Dan disinilah kami mendapat pengalaman berharga yang masih mempunyai “benang merah” dengan tulisan pada chapter sebelumnya, di saat kami sedang beristirahat di dalam masjid tersebut (kebetulan di dalam masjid tersebut di lengkapi dengan pendingin ruangan sehingga membuat suasana didalamnya terasa sejuk dan nyaman sekali) tiba-tiba usai menunaikan ibadah ada ibu-ibu yang bertanya asal dan tujuan kami, entahlah darimana beliau bisa mengetahui jika kami bukanlah warga sekitar Jombang, kami pun menjawab jika kami berasal dari Jakarta dan Bekasi namun berdomisili di Jogja, sedangkan tujuan kami adalah terus menuju kearah Timur sesampai dan sekuatnya kami saja, tanpa ada batasan waktu pasti karena di lapangan semua jadwal dapat berubah secara fleksibel, tidak ada misi apapun yang kami bawa karena perjalanan ini bersifat pribadi yaitu bagaimana perjalanan ini nantinya akan bernilai dalam hidup dan cara pandang kami terhadap kehidupan, Beliau pun bertanya di Jombang ini dimanakah kami tinggal sementara, kami pun menjawab sementara ini kami menumpang beristirahat di Graha Media PWI namun besoknya kami sudah akan melanjutkan perjalanan lagi, kepada Beliau juga kami saling bertukar cerita, ia bercerita tentang anaknya yang tinggal di pesantren dan kebetulan juga sedang berkelana menjelajah ke berbagai daerah, sehingga secara tidak langsung ia juga paham dan mengerti apa dan bagaimana yang kami rasakan dan pikirkan ketika membuat keputusan berkelana seperti ini, ia tidak memandang curiga ataupun rendah kepada kami yang jelas-jelas adalah “orang asing” dan tidak ada hubungan saudara sama sekali, bahkan ia pun menawarkan kepada kami sekiranya kami butuh tempat beristirahat maka kami di perbolehkan untuk menginap di rumah salah seorang saudaranya yang kebetulan mengelola sebuah Panti Asuhan, ia berkata mungkin tempatnya tidak terlalu luas namun setidaknya cukup nyaman untuk digunakan beristirahat, mungkin saat itu Beliau langsung teringat dengan anaknya yang sedang berkelana sehingga sebagaimana layaknya sosok orangtua yang bersifat “welas asih” terhadap anaknya maka ia pun menawarkan sebuah tempat persinggahan sementara kepada kami berdua.

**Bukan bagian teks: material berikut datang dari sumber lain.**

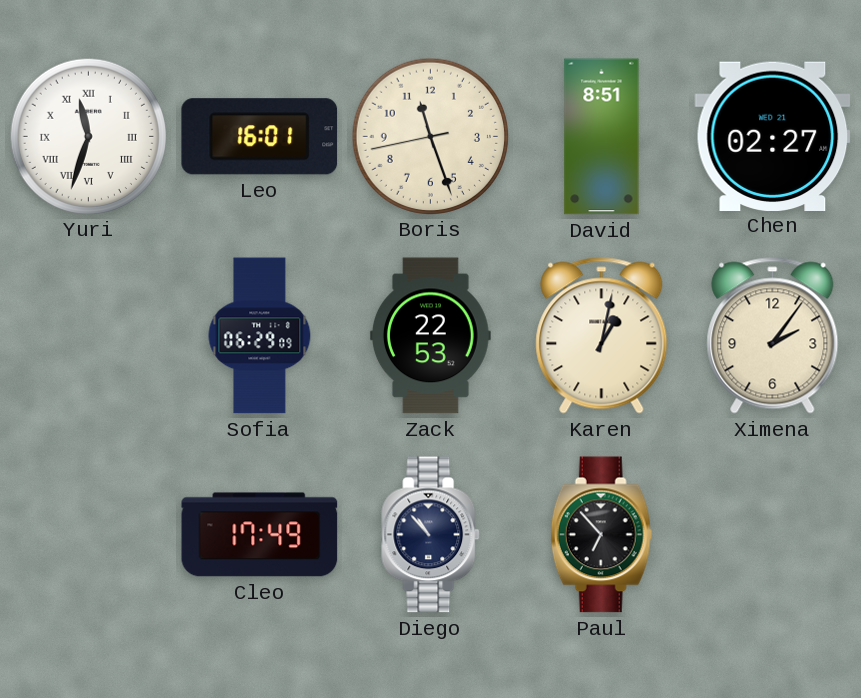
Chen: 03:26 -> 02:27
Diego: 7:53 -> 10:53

Namun karena saat itu ego kami berdua adalah ingin secepatnya keluar dari Pulau Jawa (dan ditambah mood kami yang sedang agak kesal karena permasalahan “abu rokok” dan penggunaan ruang) maka dengan sopan kami pun menolaknya dengan alasan besok kami sudah akan berangkat lagi (keputusan ini menjadi salah satu hal yang kami sesali hingga kini karena bagaimanapun juga pastinya akan ada nilai kehidupan berharga lainnya yang dapat kami peroleh seandainya watu itu kami meng-iyakan tawaran beliau untuk tinggal sementara di Panti Asuhan yang dikelola oleh saudaranya, di satu sisi mungkin kami akan menjadi lebih menghargai hidup dengan melihat dan mendengar cerita dari semua yang ada di Panti Asuhan tersebut), tetapi ya sudahlah bagaimanapun juga keputusan itu kini menjadi sebuah pelajaran berharga bagi kami berdua untuk mulai belajar melepaskan ego masing-masing dan mulai melihat semua hal dengan lebih luas dan terbuka lagi.

Seusai berbincang-bincang dengan kami, Beliau pun berpamitan sembari berpesan supaya tetap sehat dan berhati-hati di perjalanan, untuk sesaat ada perasaan nyaman yang masuk kedalam hati kami ketika mendengar pesan Beliau, pesan yang penuh ketulusan dan perhatian dari seseorang yang bukan dari orang pernah kami kenal sebelumnya.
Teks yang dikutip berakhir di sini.